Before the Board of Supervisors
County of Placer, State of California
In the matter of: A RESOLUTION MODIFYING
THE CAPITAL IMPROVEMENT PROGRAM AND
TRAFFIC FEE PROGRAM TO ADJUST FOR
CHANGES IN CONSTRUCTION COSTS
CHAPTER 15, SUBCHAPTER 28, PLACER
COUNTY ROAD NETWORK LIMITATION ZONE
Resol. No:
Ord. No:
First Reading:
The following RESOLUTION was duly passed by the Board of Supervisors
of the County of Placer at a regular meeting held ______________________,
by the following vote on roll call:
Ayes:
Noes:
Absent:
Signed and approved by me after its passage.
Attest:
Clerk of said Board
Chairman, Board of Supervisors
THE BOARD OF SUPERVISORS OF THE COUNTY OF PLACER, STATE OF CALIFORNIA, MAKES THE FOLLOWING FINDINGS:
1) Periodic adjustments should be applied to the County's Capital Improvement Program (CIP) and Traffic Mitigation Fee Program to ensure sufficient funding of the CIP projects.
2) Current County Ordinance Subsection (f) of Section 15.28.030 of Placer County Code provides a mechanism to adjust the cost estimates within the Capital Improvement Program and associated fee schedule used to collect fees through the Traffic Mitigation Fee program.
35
■ ■ ■ ■
### Exercise
Scan the material above for the word "RESOLUTION", and copy every line in which it is found.

### Exercise output
In the matter of: A RESOLUTION MODIFYING
The following RESOLUTION was duly passed by the Board of Supervisors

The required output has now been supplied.